Ve tabii ki diğer rol oyuncuları ve parçalarla Hawks müthiş bir kimya oluşturmuş durumda. 'Alman Rondo' Schröder bu sezon oyununu bir üst seviyeye taşımayı başardı. Teague'ten arta kalan dakikalarda takımı hayal kırıklığına uğratmıyor. Keza Mike Scott ve Pero Antic de kenardan gelerek oldukça iyi katkılar veriyorlar. Sefolosha'ya ayrı bir bölüm ayırmak gerekiyor. Thabo'nun ortalamaları box score taraftarlarını tatmin edecek cinsten istatistikler değiller. Fakat gelişmiş istatistiklere göz attığımızda Sefolosha'nın değeri daha iyi anlaşılıyor. O sahadayken Hawks'ın hücum ratingi 108, savunma rating'i ise 97. Bunu 3-4 dakikalık kısa periyotlarda değil, tam 20 dakikalık bir sürede gerçekleştiriyor. Ayrıca Carroll'la birlikte play-off'larda rakip 2 ve 3 numaraları savunma konusunda üstünde büyük bir yük olacak.



Golden State'in arkasından net rating'i en yüksek takım olan Atlanta Hawks şüphesiz ki şu ana kadar ortaya koyduğu oyunla şampiyonluğun ciddi adaylarından biri olduğunu gösterdi. Bu sezon çıktığı 45 maçın sadece 8'ini kaybeden Hawks'ı, tuhaf Milwaukee maçı dışında aciz bir durumda göremedik. Peki Atlanta bu harika oyunu play-off'larda sergileyebilir mi? İşte bu noktada Hawks'a hala şüpheyle yaklaşmak gerekiyor. Detaylı inceleyelim.

Doğu konferansı standartlarında yüksek bir tempoyla oynayan ve bu tempo sayesinde ritm bulabilen Hawks'ın play-off'larda hızının kesilme olasılığı hiç az değil. Bilindiği üzere, play-off'larda daha yavaş ve yarı sahaya gömülen bir oyun sergileniyor. Standart temposunun altında bir oyuna zorlanan Hawks'ın bildiğimiz verimine yaklaşması bir hayli zor bana kalırsa. Sanırım bu sorunun cevabını öğrenmek için play-off sürecini beklememiz gerekiyor.
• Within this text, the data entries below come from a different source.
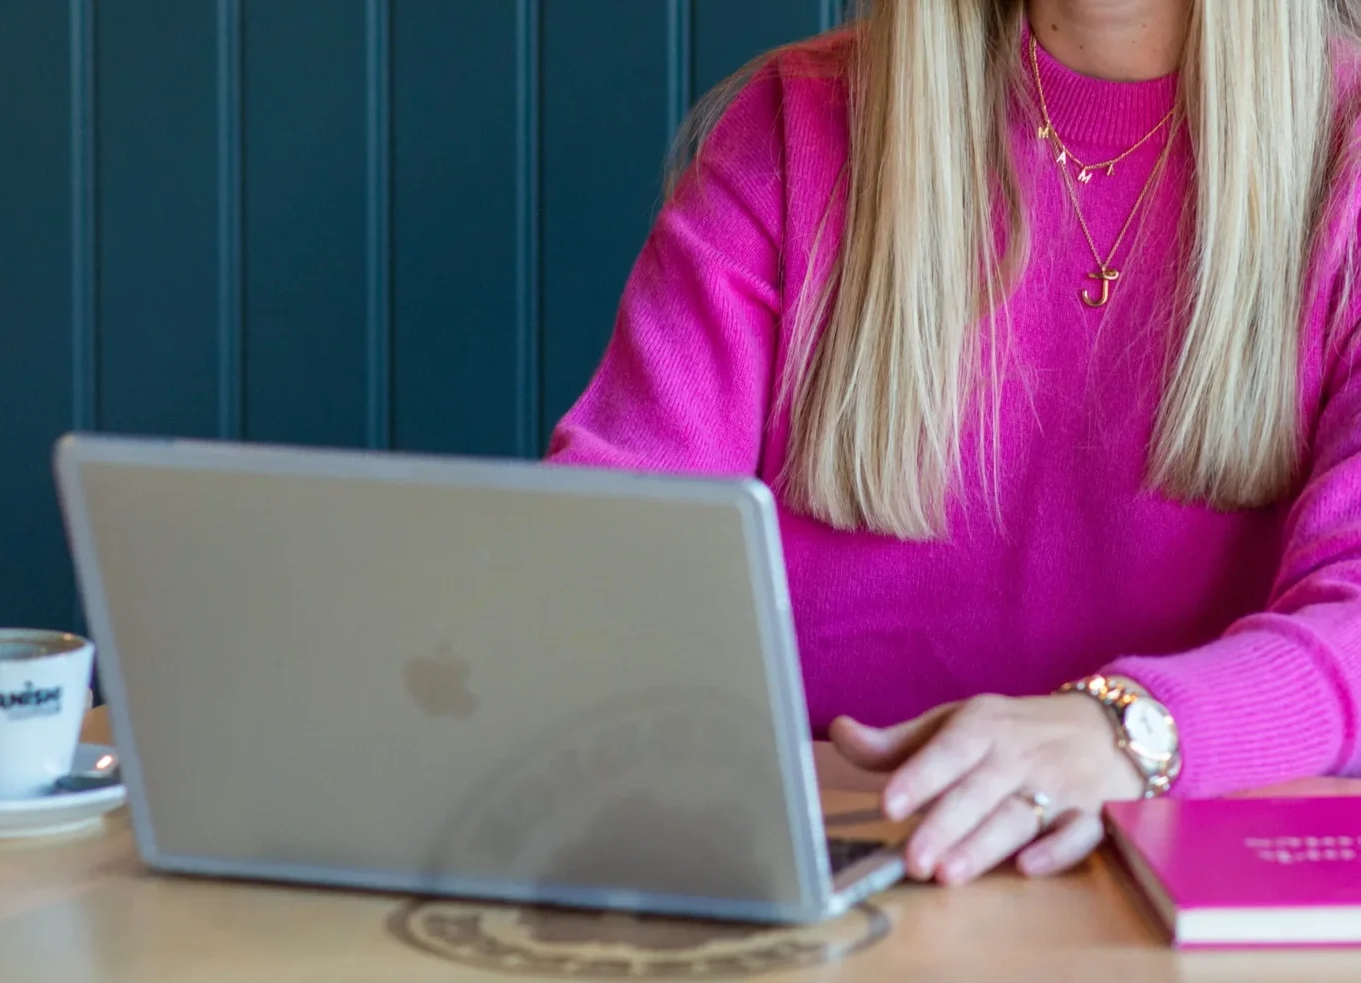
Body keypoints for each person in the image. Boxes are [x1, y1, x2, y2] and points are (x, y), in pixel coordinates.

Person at [546, 0, 1361, 888]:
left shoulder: (1345, 155)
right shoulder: (793, 131)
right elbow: (609, 552)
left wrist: (1130, 731)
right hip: (825, 880)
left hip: (1184, 892)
Aklıma gelen bir başka soru işareti ise undersized uzunlar. Hem Horford hem de Millsap pozisyonlarını tam olarak doldurabilecek boyutlarda değiller. Özellikle rakiplerinde Gasol/Noah ve Nene/Gortat ikilileri olduğu düşünüldüğünde, bu sorunun ciddiyeti daha belirgin bir şekilde ortaya çıkıyor. Zaten son Chicago maçında 22 sayı 15 ribaund ile oynayan Gasol son derece sorun çıkartmıştı.

Uzun konusuna bağlayabileceğimiz bir başka soruna daha sahipler. Hawks ligin en kötü ribaund takımlarından biri. Ribaundlar ve ikinci şans sayıları play-off'larda telafisi olmayan değişkenler. Özellikle Horford'un iyi bir ribaundçu olmaması canlarını sıkabilir.

İnsanlar Hawks takımını play-off tecrübesi konusunda eksik görüyor. Ben bu düşünceye katılmıyorum. Takımdaki oyuncuların çoğunun fazlaca play-off tecrübesi var. O yüzden Hawks'ı Milwaukee veyahut New Orleans gibi görmek yanlış. Aslına bakarsanız, Atlanta'nın play-off tecrübesi totalde Cleveland'ınkinden çok daha fazla.

Kulüp tarihinin en özel sezonlarından birini geçiren Atlanta Hawks, basketbol oyununun tüm güzelliklerini bizlere sunmaktan geri kalmıyor. Biz basketbolseverlere ise attığı her 10 basketin 7'sini asist üstünden bulan bu takımı izleme görevi düşüyor.